TO DO:
(a) List every bug number that the Debian 6.0.10 installation page cites.
(b) Carry on the Debian 6.0.10 installation page from its last line, keeping its style.

Installing Debian 6.0.10

Debian 6.0 has been superseded by Debian 7.0 (wheezy). Some of these installation images may no longer be available, or may no longer work, and you are recommended to install wheezy instead.

To install Debian 6.0.10 (squeeze), download any of the following images:

businesscard CD image (generally 20-50 MB)

Blu-ray (via jigdo)

other images (netboot, usb stick, etc.)

If any of the hardware in your system requires non-free firmware to be loaded with the device driver, you can use one of the tarballs of common firmware packages or download an unofficial image including these non-free firmwares. Instructions how to use the tarballs and general information about loading firmware during an installation can be found in the Installation Guide (see Documentation below).

netinst (generally 175-240 MB) non-free CD images with firmware

Notes

Documentation

If you read only one document before installing, read our Installation Howto, a quick walkthrough of the installation process. Other useful documentation includes:

Errata

This is a list of known problems in the installer shipped with Debian 6.0.10. If you have experienced a problem installing Debian and do not see your problem listed here, please send us an installation report describing the problem or check the wiki for other known problems.

Errata for release 6.0

Some sparc systems cannot be installed using CD-ROM
Debian installer for Squeeze does not include PATA kernel drivers, which makes it impossible to complete the installation from CD media on systems which require these drivers to access the CD-ROM drive (for example, Ultra 10), as the installer will fail to detect it. The problem may be worked around by netbooting the installer, thus eliminating the need to access CD-ROM drive during installation.
See #610906.
This will be fixed on the next Squeeze point release (6.0.1).
Possibly non-working detected USB braille devices
When letting the Debian Installer detect a plugged USB braille device, the latter may end up showing only "screen not in text mode". This is due to a potential race between detection and frame buffer start. A workaround is to pass brltty on the kernel command line to force detection.
See #611648.
No network driver for Sparc T2+
niu network driver, required by newer T2+ sparc systems is not included in d-i, making it impossible to install on them using any method which relies on early network setup. Driver is included in kernel packages, so network is expected to operate normally after installation is completed.
See #608516.

DATASET CONTENT:
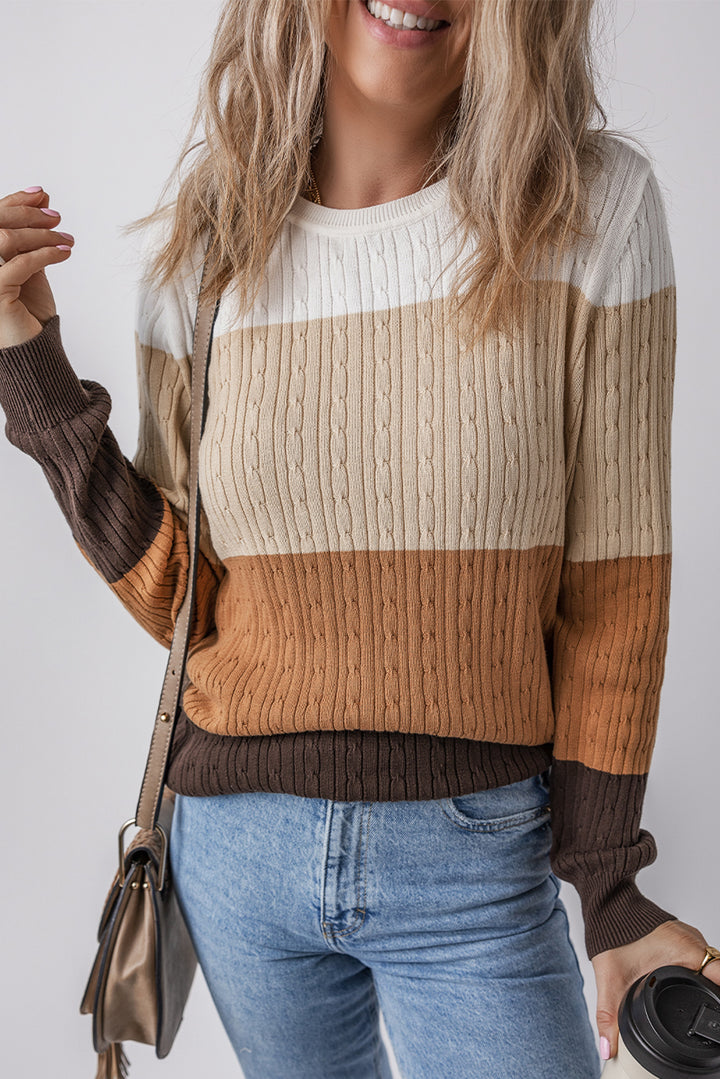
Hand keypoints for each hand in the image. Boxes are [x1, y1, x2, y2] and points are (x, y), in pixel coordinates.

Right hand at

RESULTS:
(a) #610906, #611648, #608516

(b)
Systems using aty graphics cards may not boot the installer correctly
Systems using aty graphics cards (for example, Ultra 10) may not boot the installer correctly, with kernel freezing early in the boot stage with last message "console [tty0] enabled, bootconsole disabled". This is a kernel bug, for which a patch is available, however it may be not fully fixed.
The issue may be worked around by adding a kernel boot parameter 'video=atyfb:off' to turn off the framebuffer during boot, which allows the installer (and regular kernel) to be booted on such systems.
See #609466.
Keyboard selection, with graphical installer, does not work for some layouts
Preselection of keyboard is not working with graphical installations for some combinations (Bulgaria, Swiss German, Sweden and Brazilian). Also the choice made is not beind used, and the system defaults to American English (/etc/default/keyboard).
See #610843.
Potential installation problems with RTL8169-based network cards
The Debian installer may be unable to use network cards based on the RTL8169 family during the installation, which includes downloading packages during installation through these cards. The installed system is unaffected by the problem.
See #558316 and similar merged bugs.
This will be fixed on the next Squeeze point release (6.0.1).
Fails to boot after successful install on a btrfs root
The installation finishes as normal, but after reboot it results into an initramfs busybox prompt.
See #608538.
Windows is not added to the grub list
The Debian Installer detects Windows during installation but it not adds it to the grub boot menu. As workaround, after installing, run update-grub.
See #608025.
Makes incompatible partition table with Mac OS 9
It was reported that the partitioning tool in the installer makes the partition table unrecognizable by Mac OS 9 which no longer boots. Although the HFS+ partitions are compatible with Linux and Mac OS X it is advised to take all precautions when installing on a machine with Mac OS 9.
See #604134.
Partitioning fails on kFreeBSD
There are reports of failing partitioning on kFreeBSD. The problem seems to be related with partitions alignment / extended partitions.
See #593733, #597088 and #602129.
Network/Graphic/Storage card doesn't work properly
There is several hardware, notably network cards, graphic cards and storage controllers, that require binary non-free firmware to work properly.
Debian is commited to free software values and never make the system require non-free software (see Debian's Social Contract). So, non-free firmware is not included in the installer.
But if you want to load any external firmware during installation you are free to do it. The process is documented in the installation manual.
zipl installation problem that makes s390 uninstallable
If a dedicated partition for the /boot directory is created system-boot fails after installation if /boot is mounted before /.
See #519254.
Buggy routers may cause network problems
If you experience network problems during the installation, this may be caused by a router somewhere between you and the Debian mirror that doesn't correctly handle window scaling. See #401435 and this kerneltrap article for details.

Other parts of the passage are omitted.